Since the data used in this study are processed on a per second basis, edge computing can effectively reduce the delay in data transmission because for a patient, if the prediction is performed every three minutes, there will be 1080 pieces of data that need to be uploaded to the server and then averaged and computed, which will lead to the possibility of delay in data transmission. If the prediction is performed on an edge device, it is possible that the data will be delayed. If the computation is performed on the edge device, only the prediction results need to be uploaded to the server for clinical staff to make decisions, which will reduce the data transmission by 83.33%, making the healthcare system more stable and thus reducing the burden on the server. Edge computing can minimize the data leakage problem.

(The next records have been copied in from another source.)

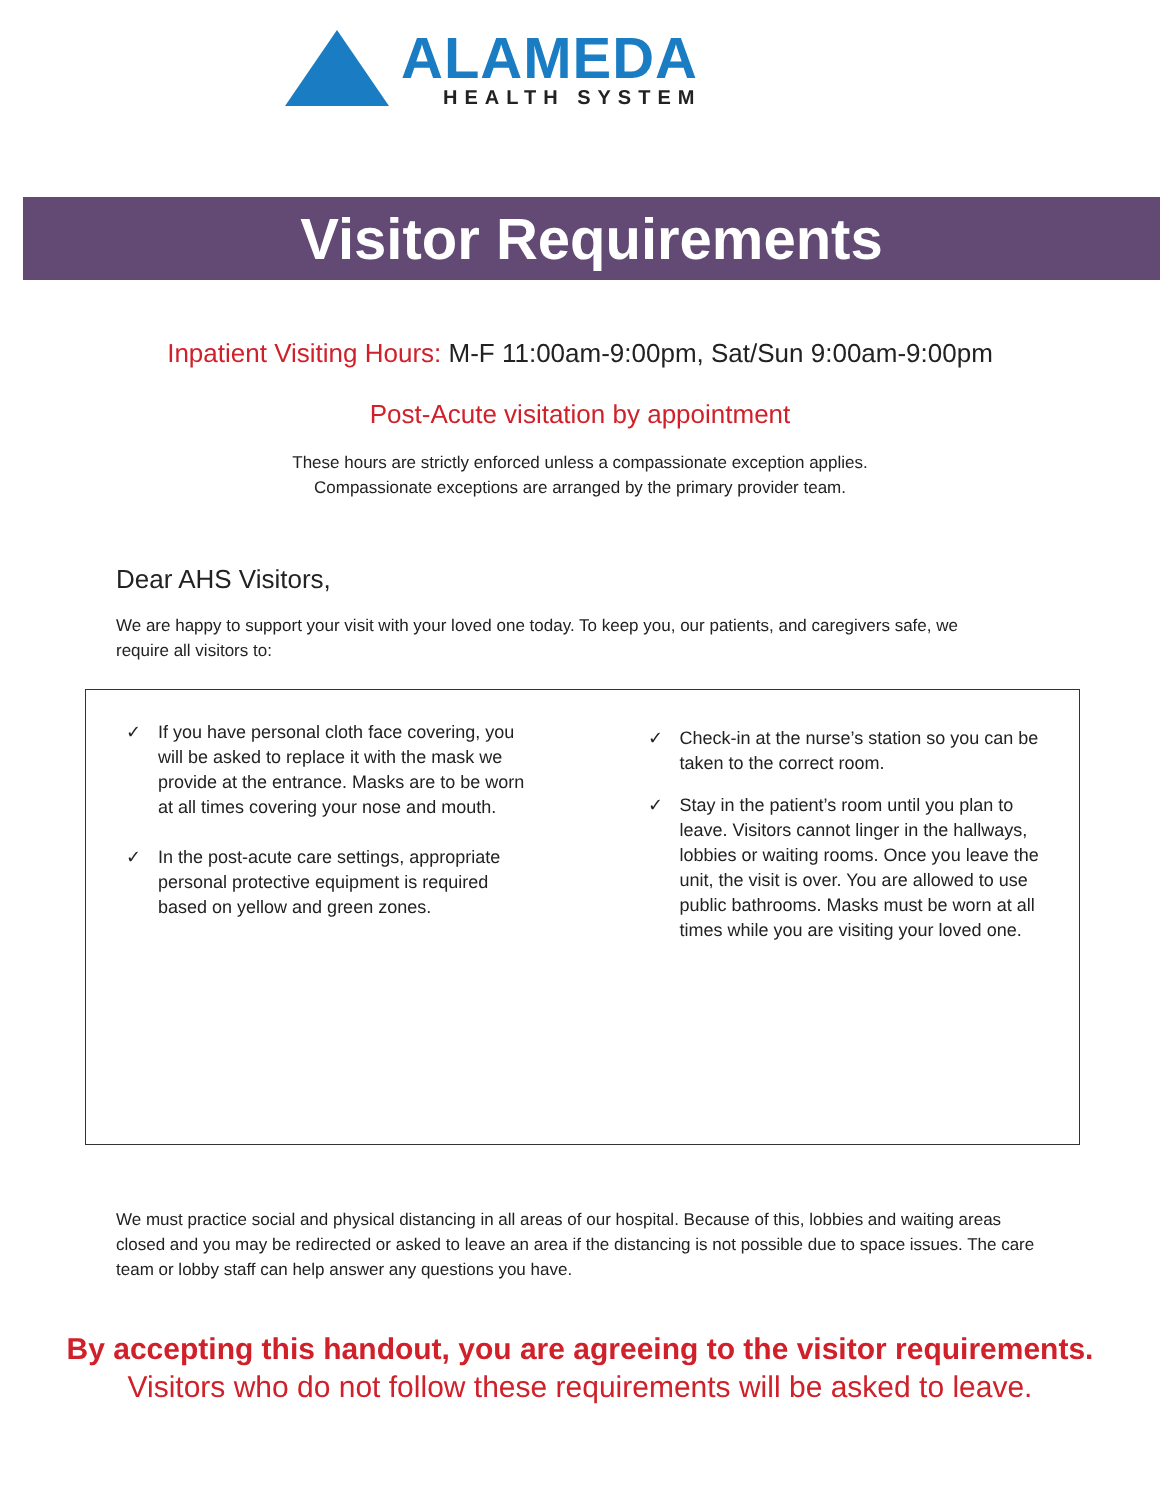ALAMEDA
HEALTH SYSTEM
Visitor Requirements
Inpatient Visiting Hours: M-F 11:00am-9:00pm, Sat/Sun 9:00am-9:00pm
Post-Acute visitation by appointment
These hours are strictly enforced unless a compassionate exception applies.
Compassionate exceptions are arranged by the primary provider team.
Dear AHS Visitors,
We are happy to support your visit with your loved one today. To keep you, our patients, and caregivers safe, we require all visitors to:
✓ If you have personal cloth face covering, you will be asked to replace it with the mask we provide at the entrance. Masks are to be worn at all times covering your nose and mouth.
✓ In the post-acute care settings, appropriate personal protective equipment is required based on yellow and green zones.
✓ Check-in at the nurse’s station so you can be taken to the correct room.
✓ Stay in the patient’s room until you plan to leave. Visitors cannot linger in the hallways, lobbies or waiting rooms. Once you leave the unit, the visit is over. You are allowed to use public bathrooms. Masks must be worn at all times while you are visiting your loved one.
We must practice social and physical distancing in all areas of our hospital. Because of this, lobbies and waiting areas closed and you may be redirected or asked to leave an area if the distancing is not possible due to space issues. The care team or lobby staff can help answer any questions you have.
By accepting this handout, you are agreeing to the visitor requirements.
Visitors who do not follow these requirements will be asked to leave.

This study found a way to improve the success rate of extubation: real-time AI prediction can not only help clinicians to more accurately determine whether or not the patient is suitable for extubation, as well as reduce the failure rate of extubation and the incidence of complications. It can also reduce the failure rate of extubation and decrease the incidence of complications, which in turn can shorten the ICU hospitalization time, reduce the waste of medical resources and increase the recovery rate of patients. In this study, only the parameters of the ventilator can be used to make effective predictions without the need for additional vital signs, which means that it can be more immediate, and the type of the ventilator only needs to be able to allow it to be carried out in the way of the Internet of Things (IoT) in order to use the system of this study.

Currently, only one hospital’s data is used in this study to verify the applicability of the inter-organizational testing model, which is an important limitation of the study, and other inter-organizational collaborations can ensure that it can be run stably in different healthcare scenarios. The feasibility of this study can also be demonstrated in different hospital data environments.

Conclusion

In this study, an edge computing-based machine learning approach was implemented to predict ventilator extubation outcomes using real-time ventilator-generated data. The model was trained and validated on an edge device, leveraging different data processing and validation techniques, including Holdout cross-validation and tenfold cross-validation. Among the evaluated algorithms, while Random Forest showed competitive performance in some cases, XGBoost demonstrated superior overall accuracy and efficiency in processing medical data on edge devices. The proposed system effectively reduces server workload by processing data locally before transmission, leading to an 83.33% reduction in data uploads. This architecture enhances system stability, robustness, and sustainability, making it well-suited for real-time clinical applications. Furthermore, this research highlights the potential of integrating patient-specific variables and additional algorithms to refine prediction accuracy in future studies. By enabling physicians to use machine learning-based predictions as a reference for extubation decisions, this approach aims to improve patient management and outcomes in critical care settings.